So geht die Debatte nun nur um die Frage, wie die anderen Parteien noch grüner werden können. Viele, zu viele, Journalisten spielen dieses Spiel mit. Verwundert einen nicht, wenn man weiß, wie die Mehrheit von ihnen tickt.

Doch was kann man jetzt tun? Die Einstellung vieler junger Leute zur Politik ist von Gesinnungs-Ethik und Alarmismus sondergleichen bestimmt: Wer sein Thema für das allein wichtige hält, der lehnt schrittweise Lösungen, die es ja durchaus gab, pauschal als unzureichend ab; endgültige Lösungen müssen sofort her; die Komplexität eines Problems wird beiseite gewischt. Dieses Bestehen auf monokausalen Ursachen und einfachen Lösungen kennen wir übrigens auch von anderen Bewegungen, die dann als rechtspopulistisch abgetan werden. (Hier fragt sich auch, was im Politik-Unterricht an Schulen falsch läuft. Versäumen es die Lehrer, die Schüler vor emotionaler Überwältigung zu warnen? Praktizieren sie diese sogar selbst?)

Wie aber sind die Parteien – und mit ihnen nolens volens wir alle – überhaupt in diese verzwickte Situation geraten? Das lag wohl vor allem daran, dass von Anfang an die Frage nach dem Sinn und den Grenzen einer Klimapolitik tabuisiert wurde. Frau Merkel gab ja jüngst die Weisung aus: Nicht über das »ob«, sondern nur über das »wie« dürfe diskutiert werden. So schlitterten wir schon in den Atom-Ausstieg und in die Flüchtlingspolitik.

So haben die anderen Parteien die Klimafrage mit hochgespielt, ohne Rücksicht auf Tatsachen und ohne zu bedenken, ob der Versuch, die Grünen in ihrem Kernthema zu überholen, sinnvoll ist.

Wenn jetzt die Parole ausgegeben wird, nur die Flucht nach vorne in der Klimafrage sei die Rettung, so ist das als Versuch, den Grünen ihr Monopol streitig zu machen, von vornherein sinnlos. Die Grünen werden sie gnadenlos vor sich her jagen – zum Ergötzen und mit Unterstützung der Medien.

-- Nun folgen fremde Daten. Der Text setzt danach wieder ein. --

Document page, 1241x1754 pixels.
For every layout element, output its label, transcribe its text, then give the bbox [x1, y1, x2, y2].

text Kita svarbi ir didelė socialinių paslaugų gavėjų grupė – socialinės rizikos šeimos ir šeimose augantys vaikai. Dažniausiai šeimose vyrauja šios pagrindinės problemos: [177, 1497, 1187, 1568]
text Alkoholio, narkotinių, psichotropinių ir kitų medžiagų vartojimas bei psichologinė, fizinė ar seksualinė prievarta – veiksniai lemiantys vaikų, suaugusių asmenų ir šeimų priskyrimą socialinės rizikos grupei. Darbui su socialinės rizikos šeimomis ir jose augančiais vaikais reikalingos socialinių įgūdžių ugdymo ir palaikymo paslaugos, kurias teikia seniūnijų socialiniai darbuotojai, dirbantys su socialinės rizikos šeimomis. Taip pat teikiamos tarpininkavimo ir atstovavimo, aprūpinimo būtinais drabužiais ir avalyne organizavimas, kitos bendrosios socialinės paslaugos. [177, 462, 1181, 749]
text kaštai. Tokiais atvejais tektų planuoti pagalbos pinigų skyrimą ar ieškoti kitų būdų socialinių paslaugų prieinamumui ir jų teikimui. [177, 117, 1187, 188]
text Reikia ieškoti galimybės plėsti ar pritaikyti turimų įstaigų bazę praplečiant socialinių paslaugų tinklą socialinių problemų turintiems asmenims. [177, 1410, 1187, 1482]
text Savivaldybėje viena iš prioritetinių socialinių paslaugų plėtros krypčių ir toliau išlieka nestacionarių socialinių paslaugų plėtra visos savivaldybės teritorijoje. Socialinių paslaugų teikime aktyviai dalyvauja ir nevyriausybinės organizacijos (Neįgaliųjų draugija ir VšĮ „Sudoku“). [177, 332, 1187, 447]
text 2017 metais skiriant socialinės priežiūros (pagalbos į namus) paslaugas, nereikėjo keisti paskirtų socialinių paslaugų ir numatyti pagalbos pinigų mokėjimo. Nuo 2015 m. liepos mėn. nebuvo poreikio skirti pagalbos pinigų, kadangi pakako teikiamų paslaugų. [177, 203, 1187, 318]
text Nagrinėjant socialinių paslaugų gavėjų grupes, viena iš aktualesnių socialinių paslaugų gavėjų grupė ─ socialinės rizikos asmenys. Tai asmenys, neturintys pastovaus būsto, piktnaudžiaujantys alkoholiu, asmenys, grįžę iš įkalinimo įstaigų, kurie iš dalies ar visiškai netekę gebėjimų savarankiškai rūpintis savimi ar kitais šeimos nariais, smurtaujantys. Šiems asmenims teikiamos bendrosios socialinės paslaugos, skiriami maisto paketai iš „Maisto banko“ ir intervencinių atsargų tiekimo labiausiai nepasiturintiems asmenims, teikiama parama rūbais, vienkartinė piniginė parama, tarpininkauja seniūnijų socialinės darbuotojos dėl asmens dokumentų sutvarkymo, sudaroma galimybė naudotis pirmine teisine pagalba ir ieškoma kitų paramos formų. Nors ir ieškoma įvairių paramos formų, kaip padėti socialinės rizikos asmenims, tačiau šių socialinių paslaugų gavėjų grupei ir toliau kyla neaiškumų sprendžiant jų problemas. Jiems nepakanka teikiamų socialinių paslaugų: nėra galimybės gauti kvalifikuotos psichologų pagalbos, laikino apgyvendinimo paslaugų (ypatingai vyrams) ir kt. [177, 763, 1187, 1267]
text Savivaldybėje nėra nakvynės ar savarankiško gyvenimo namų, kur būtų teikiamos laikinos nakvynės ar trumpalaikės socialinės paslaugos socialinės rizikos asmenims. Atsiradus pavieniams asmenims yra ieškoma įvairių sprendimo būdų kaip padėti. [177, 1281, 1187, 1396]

Es fragt sich jedoch, ob es nicht schon viel zu spät ist, die wachsende Panik und Hysterie noch durch eine von Vernunft geleitete Klimapolitik zu bremsen.

Allerdings haben noch ganz andere Faktoren den Wahlausgang bestimmt: Vor allem die verheerende Wirkung der schier endlosen Koalitions-Bildung und das bayerische Sommertheater im letzten Jahr. Sie haben den Eindruck einer orientierungslosen und unfähigen Politik enorm verstärkt. Ob die Parteien das in den nächsten zwei Jahren überwinden können ?

Die Lage der SPD ist ein Problem für sich. Die 20% vor zwei Jahren hat sie jetzt noch unterboten und keiner weiß, wie sich ein weiteres Abrutschen vermeiden lässt. In Panik Personen auszutauschen wäre gewiss kontraproduktiv.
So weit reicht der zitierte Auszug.